Das Urteil des polnischen Verfassungsgerichts ist ein Ärgernis für alle Befürworter der immer enger werdenden Europäischen Union. Denn die polnischen Richter haben der Rechtsprechung des Europäischen Gerichtshofs (EuGH) einen Riegel vorgeschoben: Demnach überschreitet der EuGH seine Kompetenzen, wenn er über polnische Gesetze urteilt, die die Art der Richterernennung und Gestaltung des polnischen Justizwesens festlegen. Polen habe dem EuGH derartige Kompetenzen im geltenden EU-Vertrag nicht eingeräumt, so die Begründung der Warschauer Richter.
Der Kompetenzstreit zwischen den nationalen Verfassungsgerichten und dem EuGH ist nicht neu. Tatsächlich existieren in der EU zwei Grundhaltungen, woran vor kurzem der ehemalige Präsident des deutschen Bundesverfassungsgerichts, Andreas Vosskuhle, in einem Interview erinnerte: Der EuGH und die EU-Kommission gehen davon aus, dass der Vorrang des Europarechts vor nationalen Recht in der EU absolut ist. Demnach hat der EuGH immer das letzte Wort.
Wer ist Koch, wer Kellner?
Die zweite Sichtweise, die von vielen Verfassungsgerichten der EU-Mitgliedsstaaten vertreten wird, geht davon aus, dass die Mitgliedsstaaten den europäischen Institutionen nur bestimmte, klar umrissene Kompetenzen übertragen haben. Salopp gesagt: Es ist ein unlösbarer Streit darüber, wer hier Koch und wer Kellner ist. Auch das als extrem europafreundlich geltende deutsche Bundesverfassungsgericht hat den EuGH bereits mehrfach in die Schranken verwiesen - zuletzt im Mai 2020 in einem Urteil zu Anleihekäufen der Europäischen Zentralbank.

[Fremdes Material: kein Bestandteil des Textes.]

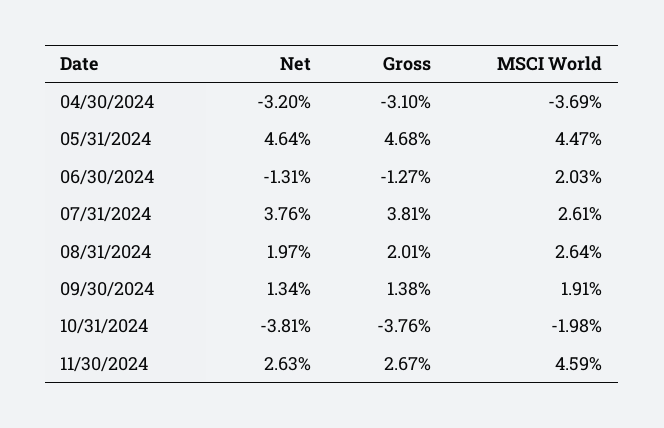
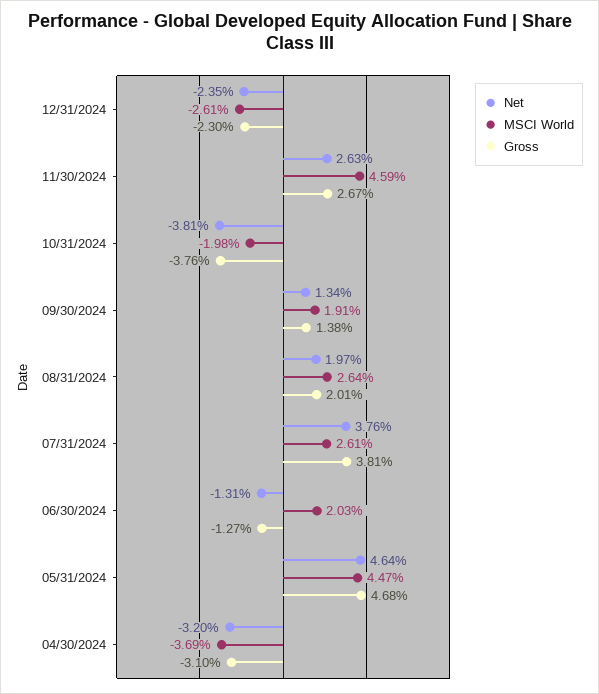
  {
    "Net": {
      "04/30/2024": -3.2,
      "05/31/2024": 4.64,
      "06/30/2024": -1.31,
      "07/31/2024": 3.76,
      "08/31/2024": 1.97,
      "09/30/2024": 1.34,
      "10/31/2024": -3.81,
-     "11/30/2024": 2.63
+     "11/30/2024": 2.63,
+     "12/31/2024": -2.35
    },
    "Gross": {
      "04/30/2024": -3.1,
      "05/31/2024": 4.68,
      "06/30/2024": -1.27,
      "07/31/2024": 3.81,
      "08/31/2024": 2.01,
      "09/30/2024": 1.38,
      "10/31/2024": -3.76,
-     "11/30/2024": 2.67
+     "11/30/2024": 2.67,
+     "12/31/2024": -2.3
    },
    "MSCI World": {
      "04/30/2024": -3.69,
      "05/31/2024": 4.47,
      "06/30/2024": 2.03,
      "07/31/2024": 2.61,
      "08/31/2024": 2.64,
      "09/30/2024": 1.91,
      "10/31/2024": -1.98,
-     "11/30/2024": 4.59
+     "11/30/2024": 4.59,
+     "12/31/2024": -2.61
    }
  }

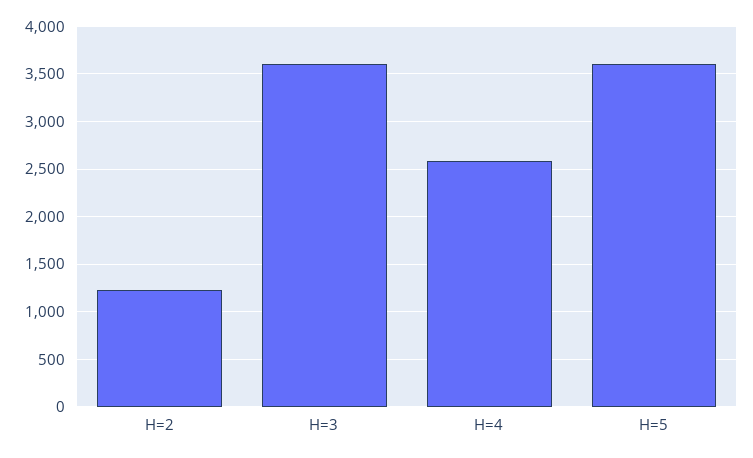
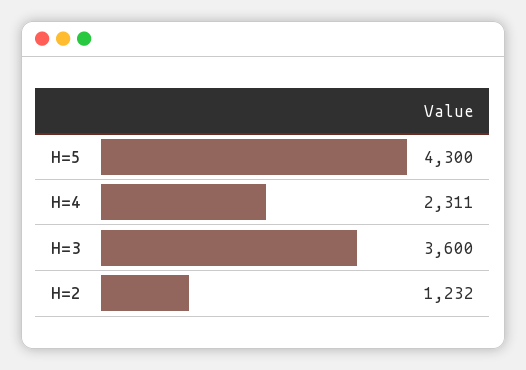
  {
    "H=2": 1232,
    "H=3": 3600,
-   "H=4": 2600,
+   "H=4": 2311,
-   "H=5": 3600
+   "H=5": 4300
  }

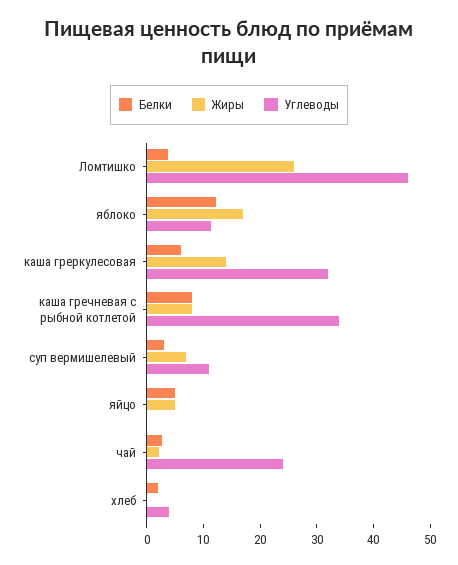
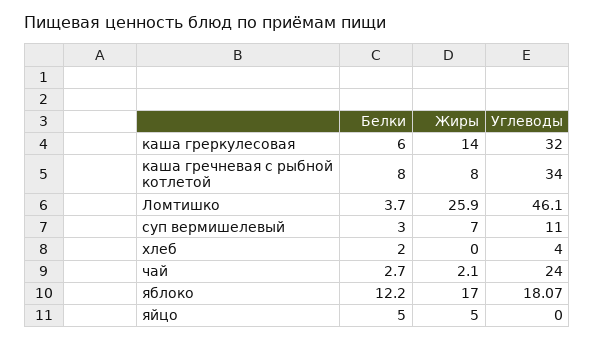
  {
    "Белки": {
      "Ломтишко": 3.7,
      "яблоко": 12.2,
      "каша греркулесовая": 6,
      "каша гречневая с рыбной котлетой": 8,
      "суп вермишелевый": 3,
      "яйцо": 5,
      "чай": 2.7,
      "хлеб": 2
    },
    "Жиры": {
      "Ломтишко": 25.9,
      "яблоко": 17,
      "каша греркулесовая": 14,
      "каша гречневая с рыбной котлетой": 8,
      "суп вермишелевый": 7,
      "яйцо": 5,
      "чай": 2.1,
      "хлеб": 0
    },
    "Углеводы": {
      "Ломтишко": 46.1,
-     "яблоко": 12,
+     "яблоко": 18.07,
      "каша греркулесовая": 32,
      "каша гречневая с рыбной котлетой": 34,
      "суп вермишелевый": 11,
      "яйцо": 0,
      "чай": 24,
      "хлеб": 4
    }
  }

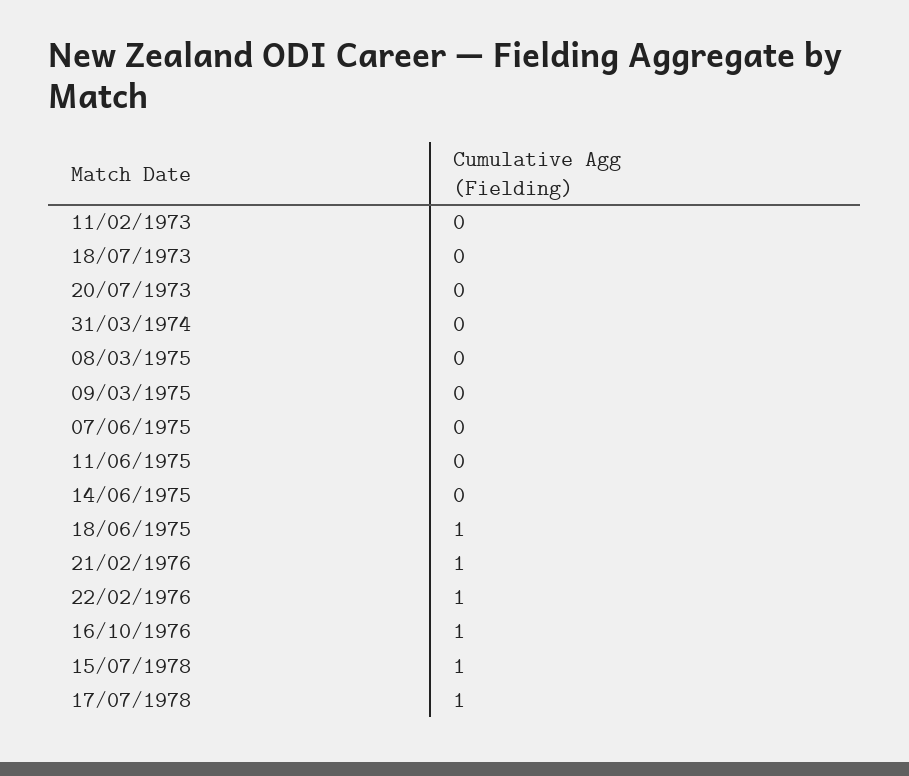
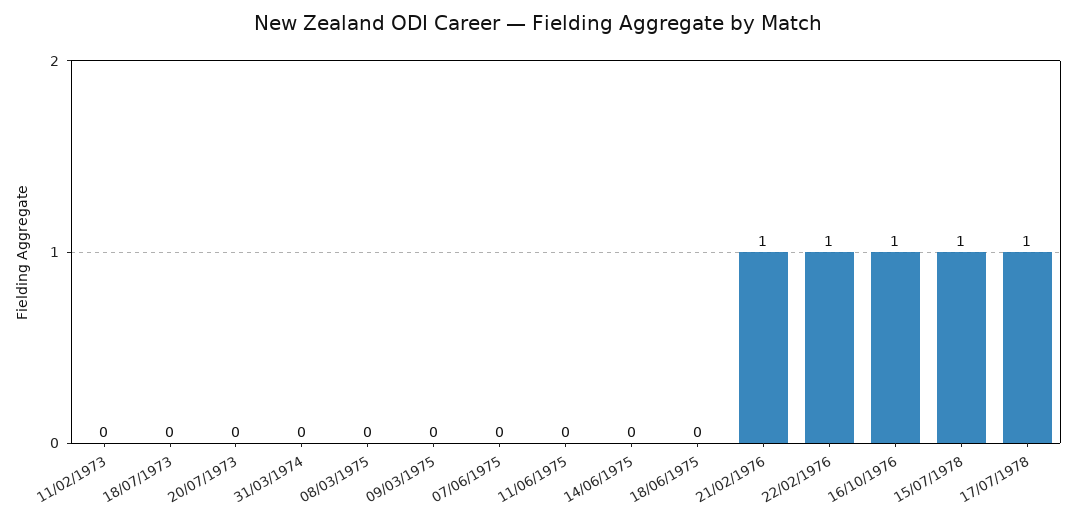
  {
    "11/02/1973": 0,
    "18/07/1973": 0,
    "20/07/1973": 0,
    "31/03/1974": 0,
    "08/03/1975": 0,
    "09/03/1975": 0,
    "07/06/1975": 0,
    "11/06/1975": 0,
    "14/06/1975": 0,
-   "18/06/1975": 1,
+   "18/06/1975": 0,
    "21/02/1976": 1,
    "22/02/1976": 1,
    "16/10/1976": 1,
    "15/07/1978": 1,
    "17/07/1978": 1
  }

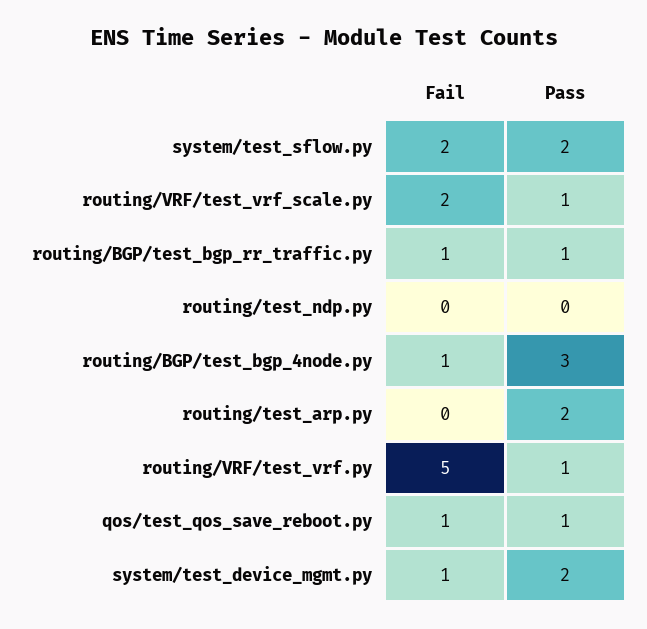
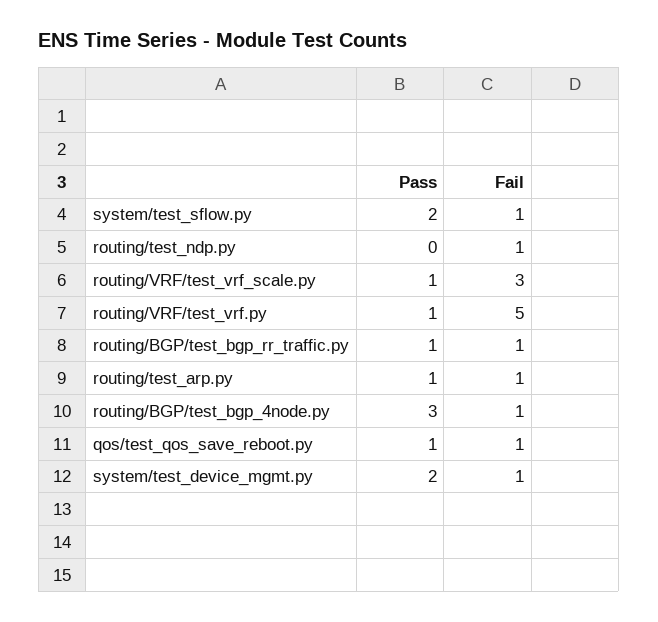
  {
    "Fail": {
-     "system/test_sflow.py": 2,
+     "system/test_sflow.py": 1,
-     "routing/VRF/test_vrf_scale.py": 2,
+     "routing/VRF/test_vrf_scale.py": 3,
      "routing/BGP/test_bgp_rr_traffic.py": 1,
-     "routing/test_ndp.py": 0,
+     "routing/test_ndp.py": 1,
      "routing/BGP/test_bgp_4node.py": 1,
-     "routing/test_arp.py": 0,
+     "routing/test_arp.py": 1,
      "routing/VRF/test_vrf.py": 5,
      "qos/test_qos_save_reboot.py": 1,
      "system/test_device_mgmt.py": 1
    },
    "Pass": {
      "system/test_sflow.py": 2,
      "routing/VRF/test_vrf_scale.py": 1,
      "routing/BGP/test_bgp_rr_traffic.py": 1,
      "routing/test_ndp.py": 0,
      "routing/BGP/test_bgp_4node.py": 3,
-     "routing/test_arp.py": 2,
+     "routing/test_arp.py": 1,
      "routing/VRF/test_vrf.py": 1,
      "qos/test_qos_save_reboot.py": 1,
      "system/test_device_mgmt.py": 2
    }
  }

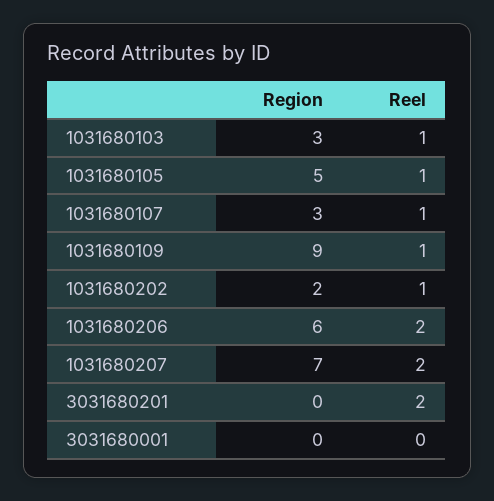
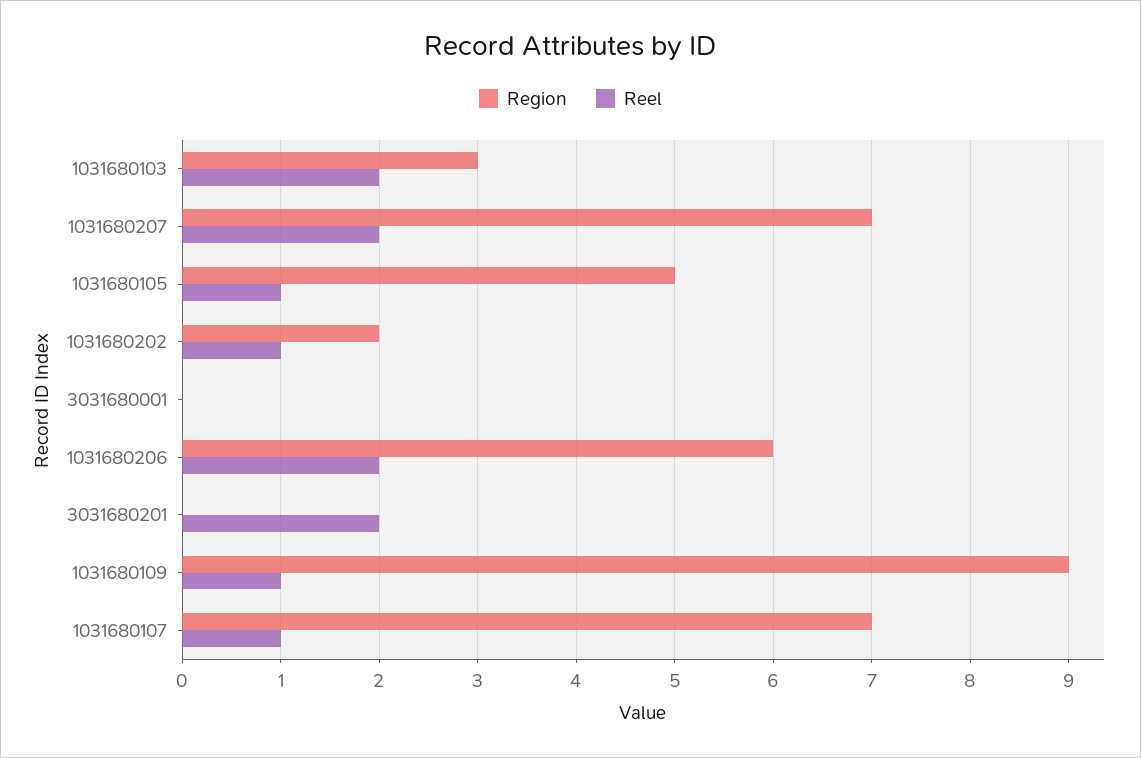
  {
    "Region": {
      "1031680103": 3,
      "1031680105": 5,
-     "1031680107": 3,
+     "1031680107": 7,
      "1031680109": 9,
      "1031680202": 2,
      "1031680206": 6,
      "1031680207": 7,
      "3031680201": 0,
      "3031680001": 0
    },
    "Reel": {
-     "1031680103": 1,
+     "1031680103": 2,
      "1031680105": 1,
      "1031680107": 1,
      "1031680109": 1,
      "1031680202": 1,
      "1031680206": 2,
      "1031680207": 2,
      "3031680201": 2,
      "3031680001": 0
    }
  }

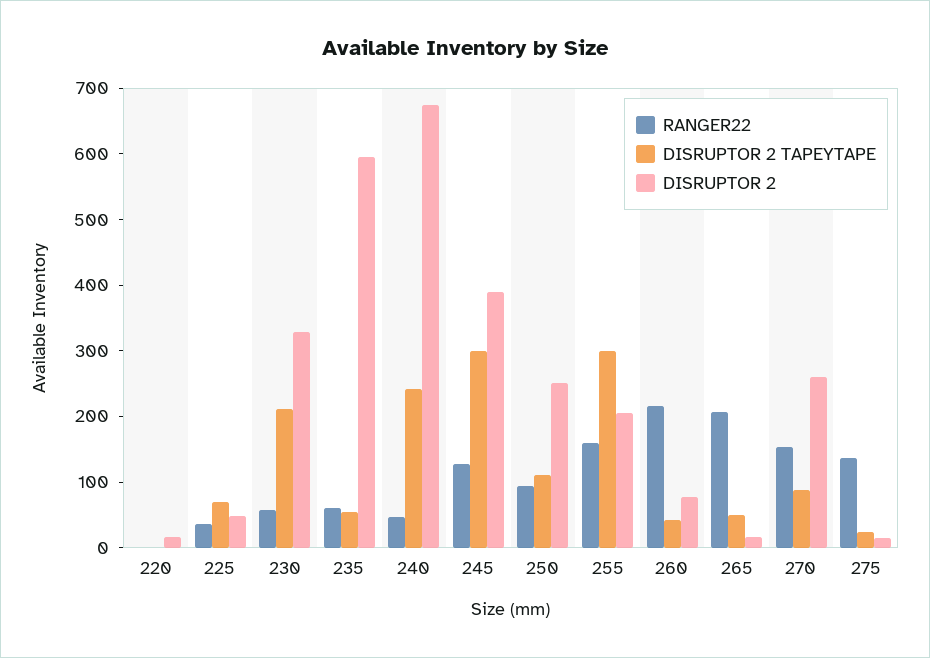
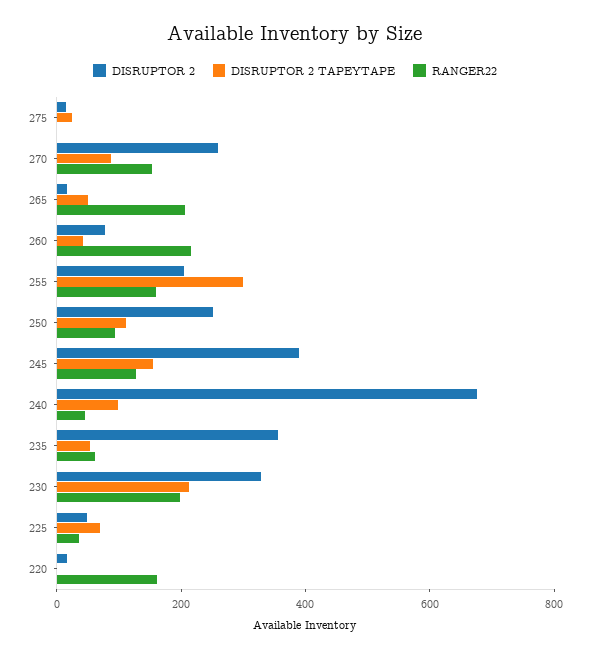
  {
    "RANGER22": {
-     "220": 0,
+     "220": 150,
      "225": 40,
-     "230": 60,
+     "230": 200,
      "235": 60,
      "240": 40,
      "245": 120,
      "250": 100,
      "255": 160,
      "260": 220,
      "265": 200,
      "270": 160,
-     "275": 140
+     "275": 0
    },
    "DISRUPTOR 2 TAPEYTAPE": {
      "220": 0,
      "225": 80,
      "230": 220,
      "235": 60,
-     "240": 240,
+     "240": 100,
-     "245": 300,
+     "245": 150,
      "250": 120,
      "255": 300,
      "260": 40,
      "265": 60,
      "270": 80,
      "275": 20
    },
    "DISRUPTOR 2": {
      "220": 20,
      "225": 40,
      "230": 320,
-     "235": 600,
+     "235": 350,
      "240": 680,
      "245": 400,
      "250": 260,
      "255": 200,
      "260": 80,
      "265": 20,
      "270": 260,
      "275": 20
    }
  }

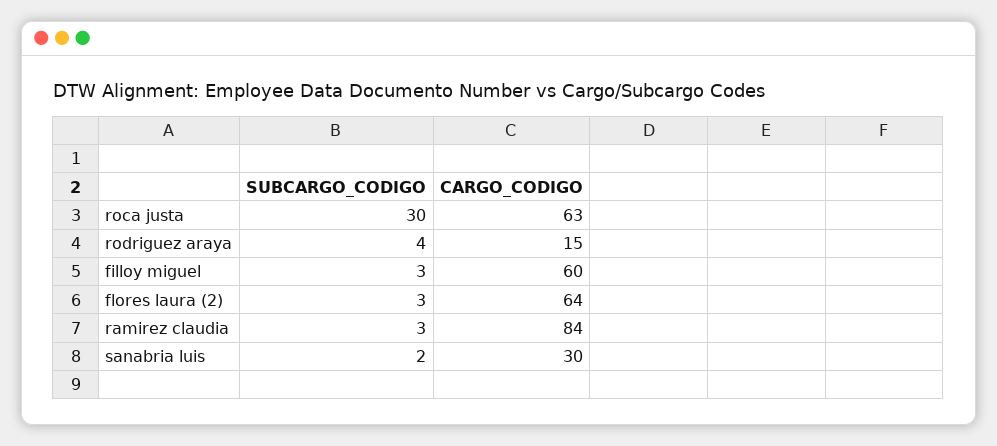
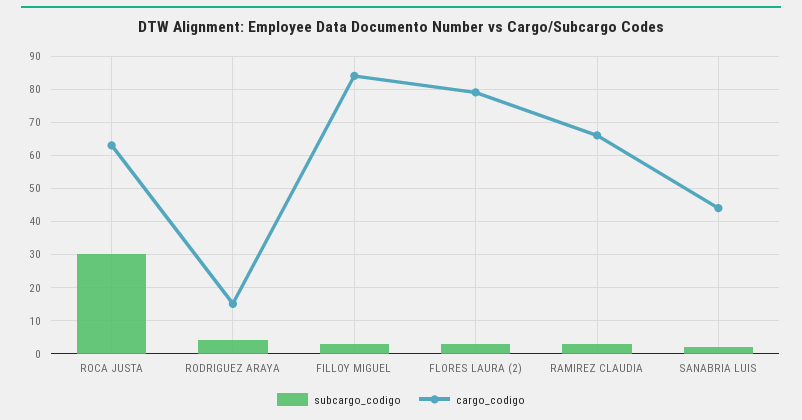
  {
    "SUBCARGO_CODIGO": {
      "roca justa": 30,
      "rodriguez araya": 4,
      "filloy miguel": 3,
      "flores laura (2)": 3,
      "ramirez claudia": 3,
      "sanabria luis": 2
    },
    "CARGO_CODIGO": {
      "roca justa": 63,
      "rodriguez araya": 15,
-     "filloy miguel": 60,
+     "filloy miguel": 85,
-     "flores laura (2)": 64,
+     "flores laura (2)": 80,
-     "ramirez claudia": 84,
+     "ramirez claudia": 65,
-     "sanabria luis": 30
+     "sanabria luis": 45
    }
  }

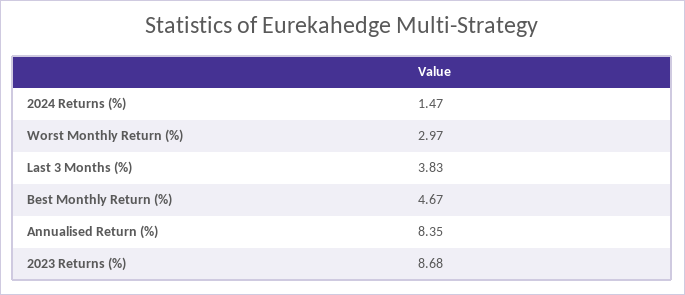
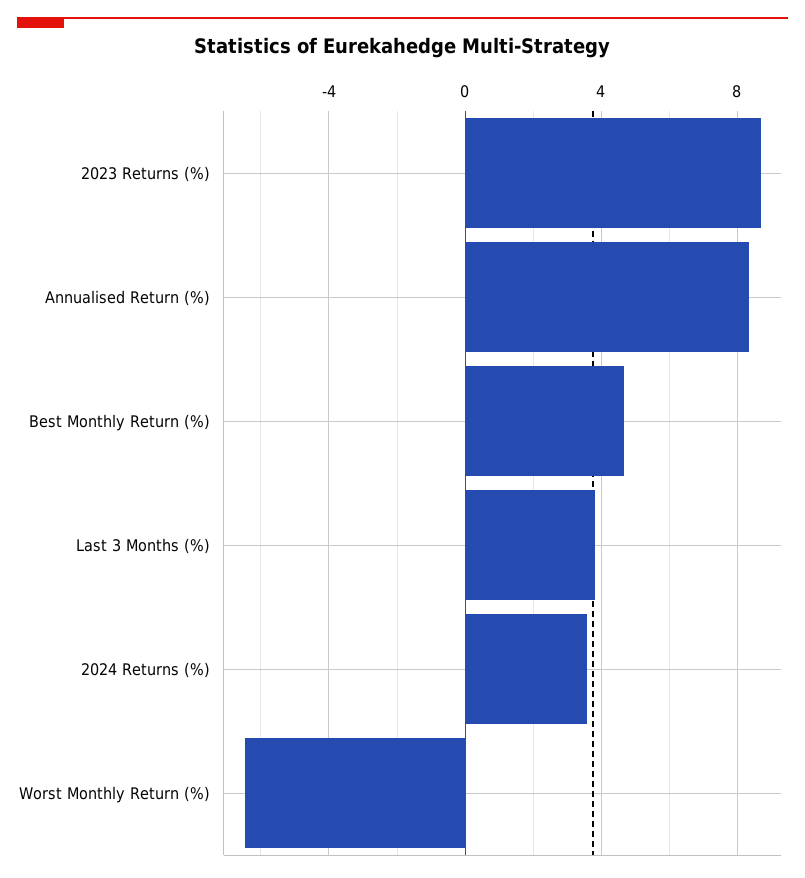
  {
-   "2024 Returns (%)": 1.47,
+   "2024 Returns (%)": 3.5,
-   "Worst Monthly Return (%)": 2.97,
+   "Worst Monthly Return (%)": -6.5,
    "Last 3 Months (%)": 3.83,
    "Best Monthly Return (%)": 4.67,
    "Annualised Return (%)": 8.35,
    "2023 Returns (%)": 8.68
  }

Das zentrale Problem dahinter: Europäische Union ist kein Bundesstaat. Der Versuch in diese Richtung, eine europäische Verfassung zu verabschieden, scheiterte 2005 an Volksentscheiden in Frankreich und den Niederlanden. Bei allem Enthusiasmus für die Idee eines föderalen Europas, das immer enger zusammenwächst: Als Demokrat muss man diese Entscheidung von 2005 akzeptieren. Genauso wie die Tatsache, dass die gegenwärtige Europäische Union ein auf Kompromissen gebautes, unfertiges Gebäude ist.
Richtig ist aber auch, dass die Entscheidung des polnischen Verfassungsgerichts ein Freifahrtschein für die national-konservative Regierung in Warschau ist, die Demontage des Rechtsstaats und des unabhängigen Justizwesens voranzutreiben. Wie man sieht, ist der Versuch, diese Entwicklung auf juristischem Weg aufzuhalten, gescheitert. Dieses Problem wird man nur politisch lösen können.
Der "Sieg der Souveränität" als Ablenkungsmanöver
Das in Polen regierende national-konservative Lager feiert das Urteil als "Sieg der Souveränität". Solche Rhetorik bedient den harten Kern ihrer Wählerschaft. Die Erfahrung lehrt, dass dies ein Ablenkungsmanöver sein kann. Denn es ist schwer vorstellbar, dass Warschau demnächst auf die Milliarden aus Brüssel verzichten will. Es sieht eher danach aus, dass wenigstens ein Teil der umstrittenen Justizreform bald zurückgenommen wird. Das Warschauer Urteil hilft dem im eigenen Lager als "Weichei" abgestempelten Premier Mateusz Morawiecki, innenpolitisch das Gesicht zu wahren und gleichzeitig außenpolitisch Kompromisse mit Brüssel zu schmieden. Geld gegen Rechtstaatlichkeit dürfte die Devise wohl heißen. Verhandlungsgeschick ist gefragt. Noch ist Polen für Europa nicht verloren.